Problem to solve: Look in the material below for the line with "M104 117 148 128 132 160 112 142 107 132Z" and the line with "M315 263 419 299 396 359 296 324 294 318Z", then set down exactly those two lines and all lines between, nothing more.

Data supplied:
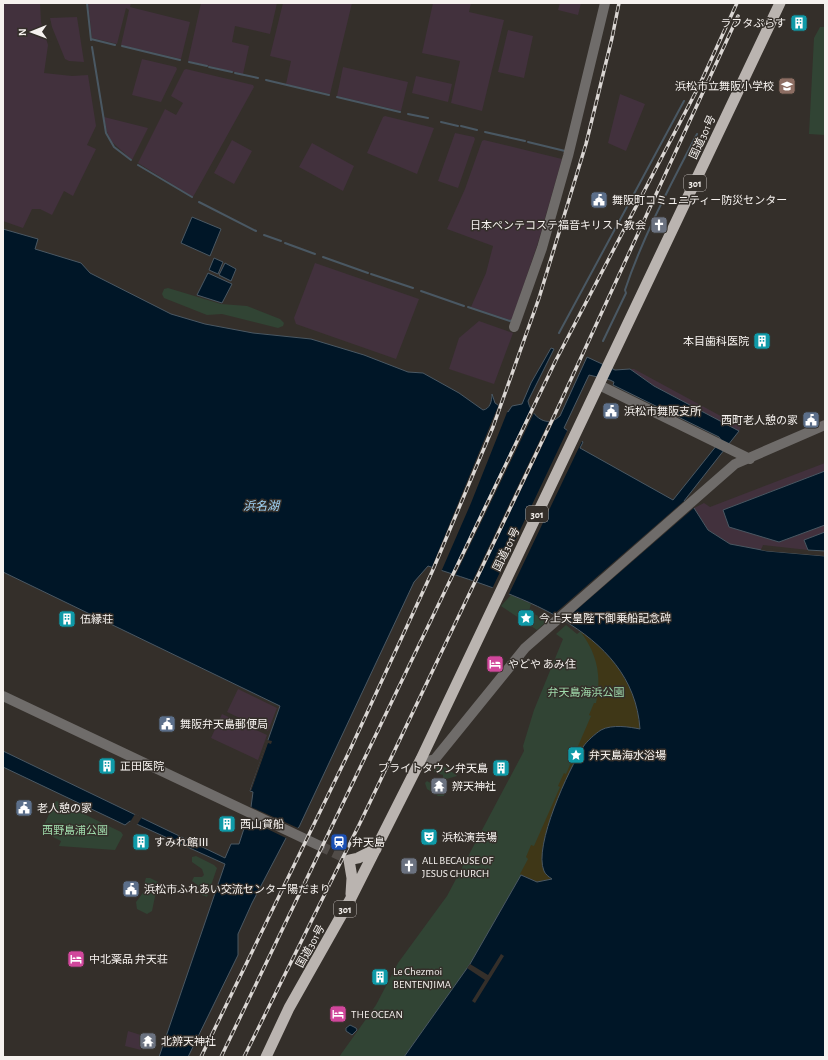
<svg xmlns="http://www.w3.org/2000/svg" width="828" height="1060" font-family="'Alegreya Sans','Noto Sans JP',sans-serif">
	<style>
		.industrial { fill: #42313d }
		.green { fill: #314434 }
		.sand { fill: #3f3717 }
		.water { fill: #001627; stroke: #4a5863; fill-rule: evenodd }
		.pier { fill: #342f2a }
		.lines { fill: none; stroke-linecap: round; stroke-linejoin: round }
		.stream { stroke: #4a5863; stroke-width: 2 }
		.tertiary-tunnel { stroke: #514c48; stroke-width: 10; stroke-dasharray: 10 5; stroke-linecap: butt }
		.tertiary { stroke: #6f6c6a; stroke-width: 10 }
		.trunk { stroke: #bab4b0; stroke-width: 11 }
		.rail-casing { stroke: #dad6d3; stroke-width: 3.5 }
		.rail { stroke: #342f2a; stroke-width: 2; stroke-dasharray: 6; stroke-linecap: butt }
		.labels { text-anchor: middle; stroke-width: 3; stroke-linejoin: round; paint-order: stroke }
		.shield { fill: #342f2a; stroke: #bcb8b4; stroke-width: 1 }
		.shield-label { font-size: 10px; font-weight: bold; fill: #f6f2ef }
		.poi-label { font-size: 11px; fill: #f6f2ef; stroke: #342f2a; text-anchor: start }
		.street-label { font-size: 11px; fill: #f6f2ef; stroke: #342f2a }
		.park-label { font-size: 11px; fill: #9fdaab; stroke: #342f2a }
		.water-label { font-size: 12px; font-style: italic; fill: #a1d4f7; stroke: #342f2a }
	</style>
	<rect width="100%" height="100%" fill="#342f2a"/>
	<path class="industrial" d="M3 3H40L41 22 48 45 44 73 72 76 88 75 96 126 87 145 96 149 73 196 64 191 52 215 40 209H32L23 228 3 221Z
		M88 3H131L130 7 190 22 181 59 121 45 129 10 126 8 117 44 92 38Z
		M201 3H277L270 34 235 26 232 42 249 46 243 74 188 61Z
		M283 3H352L330 94 286 84 291 61 270 56Z
		M433 3H471L469 12 504 20 482 111 451 103 460 61 422 53Z
		M560 3H581L578 15 558 10Z
		M77 17 84 62 69 61 65 59 52 27 50 18Z
		M508 30 533 36 524 78 498 72Z
		M142 59 176 67 177 69 161 102 132 95Z
		M343 67 408 82 401 111 337 96Z
		M186 69 253 85 254 87 193 197 138 163 165 109 176 115 183 103 171 96 184 70Z
		M416 76 452 84 448 102 412 93Z
		M620 94 645 104 626 151 608 143Z
		M385 116 434 128 417 174 367 153 383 117Z
		M104 117 148 128 132 160 112 142 107 132Z
		M455 133 474 137 475 139 458 188 438 181Z
		M232 140 252 151 234 184 214 173Z
		M484 140 562 159 537 246 512 319 510 320 471 307 486 273 493 246 447 229 465 189 482 141Z
		M312 143 354 166 343 191 299 167Z
		M315 263 419 299 396 359 296 324 294 318Z
		M479 321 513 333 494 384 449 369 459 338Z
		M630 369H634L741 427 739 431 654 386Z
		M825 463V471L723 510 779 542 825 525V532L804 540 808 550 763 545 761 550 730 544 708 530 694 508 704 503 710 507Z
		M238 689 277 708 268 731 227 712Z
		M222 714 267 735 258 760 211 738Z
		M128 1031 144 1036 141 1050 125 1046Z"/>
	<path class="green" d="M820 27H825V135L809 134 814 38Z
		M168 288 221 304 247 306 280 319 284 323 283 326 278 328 222 314 207 315 164 298 162 294 164 289Z
		M511 595 531 604 529 611 547 621 537 630 501 606Z
		M566 625 577 634 581 631 618 666 543 845 521 875 470 964 404 1057H339L376 1005 398 963 447 896 524 751 523 746 534 710 563 639 556 634Z
		M441 764 456 775 457 776 443 780V775L434 772 435 768Z
		M427 781 443 790 444 796H438L427 789 425 783Z
		M57 801 121 832 123 835 115 850 59 846 61 841 41 831 55 802Z
		M196 856 214 865 217 868 207 897 202 895 199 886 192 881 194 877H202L204 875 202 869 192 862V857Z
		M146 878H150L158 882 152 911 147 914 137 909 136 902 145 890 144 884Z"/>
	<path class="sand" d="M580 631C586 633 592 640 596 644 623 668 638 695 640 730 629 726 612 724 601 730 595 734 587 741 583 747 569 768 533 847 544 871 545 875 549 877 552 879L537 882 520 874 528 859 526 857 531 845 534 846 560 787 558 786 564 773 566 774 591 716 589 715 594 703H596C602 676 597 653 580 631Z"/>
	<path class="water" d="M192 217 221 229 210 256 181 243Z
		M3 229 38 239 35 249 81 263 90 273 171 314 205 324 253 333 311 339 364 355 408 372 423 373 459 393 483 410C490 409 492 401 492 394L495 403 508 412 512 406 522 404 531 383 551 348 554 349 528 401C530 412 541 424 552 421 556 420 557 418 560 416L587 357 615 370 630 369 654 386 739 431 684 501 694 508 708 530 730 544 767 551 825 556V1057H404L470 964 521 875 537 882 552 879C549 877 545 874 544 871 533 846 569 769 583 747 587 741 595 734 601 730 612 724 630 727 640 729 633 627 510 593 428 566L414 582 299 827 286 838 252 903 238 934V955L188 1057H159L225 864 130 821 125 825 3 767V751L225 858 231 844H239L251 807 253 792 250 791 280 706 3 572ZM589 375 610 380 614 382 613 385 719 437 721 440 673 500 580 448 583 442 564 428Z
		M214 258 223 262 218 274 209 270Z
		M225 263 236 269 231 281 219 275Z
		M208 273 232 284 222 303 197 295Z
		M825 471V525L779 542 729 527 723 510Z
		M825 532V551L808 550 804 540Z
		M350 1025 356 1028 357 1030 352 1035 346 1031V1028Z"/>
	<path class="pier" d="M499 404 508 410 471 503 441 572 431 569Z
		M532 406 535 411 455 576 451 575Z
		M557 415 476 584 472 582 550 419 554 418Z
		M568 429 570 432 583 439 508 596 494 590 555 462 494 590 492 589Z
		M684 501 695 507 565 620 553 615Z
		M762 548 825 554V556L767 551 761 550Z
		M267 740 272 741 271 744 268 743 251 791H250Z
		M249 806 298 828 296 832 288 839 245 818Z
		M135 814 142 817 137 825 130 822Z
		M501 954 504 956 475 1003 472 1001 485 980 467 968 470 964 488 975Z"/>
	<g class="lines">
		<path class="stream" d="M87 3 91 40
			M91 39 115 45
			M122 46 180 60
			M92 47 106 133 114 147 131 160
			M189 62 207 66
			M209 67 232 72
			M235 73 258 78
			M266 80 329 95
			M337 97 400 112
			M408 114 428 118
			M441 122 458 126
			M461 126 477 130
			M485 132 525 141
			M528 142 565 151
			M138 165 192 197
			M199 202 256 231
			M264 235 281 241
			M285 243 315 254
			M323 257 368 273
			M371 274 413 288
			M421 291 464 306
			M468 307 510 321 513 320
			M559 333 684 101
			M603 341 626 293 625 290C643 236 671 184 697 134"/>
		<path class="tertiary-tunnel" d="M320 846 345 858"/>
		<path class="tertiary" d="M514 327 542 248 568 156 605 3
			M599 385 750 459
			M3 696 320 846
			M421 759 428 761 435 759 525 648 735 464 825 425"/>
		<path class="trunk" d="M351 894 352 878 349 860 358 858 376 849
			M266 1057 289 1008 350 900 421 759 780 3"/>
		<defs>
			<path id="rail" d="M201 1057 349 752 432 572 493 427 539 298 586 144 612 38 619 3
				M221 1057 556 360 700 84 737 3
				M244 1057 361 821 556 412 738 16"/>
		</defs>
		<use href="#rail" class="rail-casing"/>
		<use href="#rail" class="rail"/>
	</g>
	<defs>
		<symbol id="building-square" viewBox="-11 -11 22 22"><rect x="-9" y="-9" width="18" height="18" rx="4" fill="#0f9aa8" stroke="#342f2a"/><path d="M-4-6H4V6H1V3H-1V6H-4ZM-2.5-4.3h1.7v1.8h-1.7ZM.8-4.3h1.7v1.8H.8ZM-2.5-1h1.7V.8h-1.7ZM.8-1h1.7V.8H.8Z" fill="#fff"/></symbol>
		<symbol id="school-square" viewBox="-11 -11 22 22"><rect x="-9" y="-9" width="18" height="18" rx="4" fill="#8d6e63" stroke="#342f2a"/><path d="M0-5L7-2L0 1L-7-2ZM-4 1L0 2.5L4 1V4Q0 6-4 4Z" fill="#fff"/></symbol>
		<symbol id="civic-square" viewBox="-11 -11 22 22"><rect x="-9" y="-9" width="18" height="18" rx="4" fill="#5c6f8a" stroke="#342f2a"/><path d="M-.6-6.5H3V-4.5H.6V-3L4-1V1h2V6H-6V1h2V-1L-.6-3ZM-1.2 2.5V6h2.4V2.5Z" fill="#fff"/></symbol>
		<symbol id="church-square" viewBox="-11 -11 22 22"><rect x="-9" y="-9" width="18" height="18" rx="4" fill="#6b7280" stroke="#342f2a"/><path d="M-1.2-6h2.4v3.5h3.3v2.4h-3.3V6h-2.4V-.1h-3.3v-2.4h3.3Z" fill="#fff"/></symbol>
		<symbol id="sight-square" viewBox="-11 -11 22 22"><rect x="-9" y="-9" width="18" height="18" rx="4" fill="#0f9aa8" stroke="#342f2a"/><path d="M0-6L1.8-2.2L6-1.7L2.9 1.2L3.7 5.4L0 3.3L-3.7 5.4L-2.9 1.2L-6-1.7L-1.8-2.2Z" fill="#fff"/></symbol>
		<symbol id="hotel-square" viewBox="-11 -11 22 22"><rect x="-9" y="-9" width="18" height="18" rx="4" fill="#d1479c" stroke="#342f2a"/><path d="M-6-4.5h1.5V1H6V5H4.5V3h-9V5H-6ZM-4 0a1.8 1.8 0 1 1 3.6 0ZM.5 0V-2.5h3Q6-2.5 6 0Z" fill="#fff"/></symbol>
		<symbol id="temple-square" viewBox="-11 -11 22 22"><rect x="-9" y="-9" width="18" height="18" rx="4" fill="#6b7280" stroke="#342f2a"/><path d="M0-6L5-2H3V0L6.5 2.5H4V6H1.5V3h-3V6H-4V2.5H-6.5L-3 0V-2H-5Z" fill="#fff"/></symbol>
		<symbol id="theatre-square" viewBox="-11 -11 22 22"><rect x="-9" y="-9" width="18" height="18" rx="4" fill="#0f9aa8" stroke="#342f2a"/><path d="M-5-5.5Q0-4 5-5.5V0Q5 5 0 6Q-5 5-5 0ZM-3.3-2.5H-1v1.5H-3.3ZM1-2.5H3.3v1.5H1ZM-2.8 1Q0 5.5 2.8 1Z" fill="#fff"/></symbol>
		<symbol id="station-square" viewBox="-11 -11 22 22"><rect x="-9" y="-9" width="18" height="18" rx="4" fill="#1a4fb4" stroke="#342f2a"/><path d="M-3-6H3Q5-6 5-4V2Q5 4 3 4L4.5 6H3L1.5 4h-3L-3 6H-4.5L-3 4Q-5 4-5 2V-4Q-5-6-3-6ZM-3.5-4v3h7v-3ZM-3.5 1v1.5H-2V1ZM2 1v1.5H3.5V1Z" fill="#fff"/></symbol>
	</defs>
	<g fill-rule="evenodd">
		<use href="#building-square" x="789" y="13" width="20" height="20"/>
		<use href="#school-square" x="777" y="76" width="20" height="20"/>
		<use href="#civic-square" x="589" y="190" width="20" height="20"/>
		<use href="#church-square" x="649" y="215" width="20" height="20"/>
		<use href="#building-square" x="752" y="331" width="20" height="20"/>
		<use href="#civic-square" x="601" y="401" width="20" height="20"/>
		<use href="#civic-square" x="801" y="410" width="20" height="20"/>
		<use href="#sight-square" x="516" y="608" width="20" height="20"/>
		<use href="#building-square" x="57" y="609" width="20" height="20"/>
		<use href="#hotel-square" x="485" y="654" width="20" height="20"/>
		<use href="#civic-square" x="157" y="714" width="20" height="20"/>
		<use href="#sight-square" x="566" y="745" width="20" height="20"/>
		<use href="#building-square" x="97" y="756" width="20" height="20"/>
		<use href="#building-square" x="491" y="758" width="20" height="20"/>
		<use href="#temple-square" x="429" y="776" width="20" height="20"/>
		<use href="#civic-square" x="14" y="798" width="20" height="20"/>
		<use href="#building-square" x="217" y="814" width="20" height="20"/>
		<use href="#theatre-square" x="419" y="827" width="20" height="20"/>
		<use href="#building-square" x="131" y="832" width="20" height="20"/>
		<use href="#station-square" x="329" y="832" width="20" height="20"/>
		<use href="#church-square" x="399" y="856" width="20" height="20"/>
		<use href="#civic-square" x="121" y="879" width="20" height="20"/>
		<use href="#hotel-square" x="66" y="949" width="20" height="20"/>
		<use href="#building-square" x="370" y="967" width="20" height="20"/>
		<use href="#hotel-square" x="328" y="1004" width="20" height="20"/>
		<use href="#temple-square" x="138" y="1031" width="20" height="20"/>
	</g>
	<g class="labels">
		<g class="shield">
			<rect x="684" y="175" width="22" height="16" rx="3"/>
			<rect x="526" y="506" width="22" height="16" rx="3"/>
			<rect x="334" y="901" width="22" height="16" rx="3"/>
		</g>
		<g class="shield-label">
			<text x="695" y="187">301</text>
			<text x="537" y="518">301</text>
			<text x="345" y="913">301</text>
		</g>
		<g class="poi-label">
			<text x="786" y="27" text-anchor="end">ラフタぷらす</text>
			<text x="774" y="90" text-anchor="end">浜松市立舞阪小学校</text>
			<text x="612" y="204">舞阪町コミュニティー防災センター</text>
			<text x="646" y="229" text-anchor="end">日本ペンテコステ福音キリスト教会</text>
			<text x="749" y="345" text-anchor="end">本目歯科医院</text>
			<text x="624" y="415">浜松市舞阪支所</text>
			<text x="798" y="424" text-anchor="end">西町老人憩の家</text>
			<text x="539" y="622">今上天皇陛下御乗船記念碑</text>
			<text x="80" y="623">伍縁荘</text>
			<text x="508" y="668">やどや あみ住</text>
			<text x="180" y="728">舞阪弁天島郵便局</text>
			<text x="589" y="759">弁天島海水浴場</text>
			<text x="120" y="770">正田医院</text>
			<text x="488" y="772" text-anchor="end">ブライトタウン弁天島</text>
			<text x="452" y="790">辨天神社</text>
			<text x="37" y="812">老人憩の家</text>
			<text x="240" y="828">西山貸船</text>
			<text x="442" y="841">浜松演芸場</text>
			<text x="154" y="846">すみれ館Ⅲ</text>
			<text x="352" y="846">弁天島</text>
			<text x="422" y="864">ALL BECAUSE OF<tspan x="422" dy="13">JESUS CHURCH</tspan></text>
			<text x="144" y="893">浜松市ふれあい交流センター陽だまり</text>
			<text x="89" y="963">中北薬品 弁天荘</text>
			<text x="393" y="975">Le Chezmoi<tspan x="393" dy="13">BENTENJIMA</tspan></text>
			<text x="351" y="1018">THE OCEAN</text>
			<text x="161" y="1045">北辨天神社</text>
		</g>
		<g class="street-label">
			<text transform="translate(702 137) rotate(-65)" y="4">国道301号</text>
			<text transform="translate(506 549) rotate(-64)" y="4">国道301号</text>
			<text transform="translate(310 946) rotate(-61)" y="4">国道301号</text>
		</g>
		<g class="park-label">
			<text x="586" y="696">弁天島海浜公園</text>
			<text x="75" y="834">西野島浦公園</text>
		</g>
		<g class="water-label">
			<text x="261" y="510">浜名湖</text>
		</g>
	</g>
	<rect width="828" height="1060" fill="none" stroke="#f6f2ef" stroke-width="8"/>
	<g transform="translate(32 32) rotate(269)" stroke="#342f2a" stroke-width="3" paint-order="stroke">
	<path d="M0-3L7 15L0 10L-7 15Z" fill="#f6f2ef"/>
	<text y="-6" font-size="11" font-weight="bold" text-anchor="middle" fill="#f6f2ef">N</text>
	</g>
</svg>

Solved exercise:
		M104 117 148 128 132 160 112 142 107 132Z
		M455 133 474 137 475 139 458 188 438 181Z
		M232 140 252 151 234 184 214 173Z
		M484 140 562 159 537 246 512 319 510 320 471 307 486 273 493 246 447 229 465 189 482 141Z
		M312 143 354 166 343 191 299 167Z
		M315 263 419 299 396 359 296 324 294 318Z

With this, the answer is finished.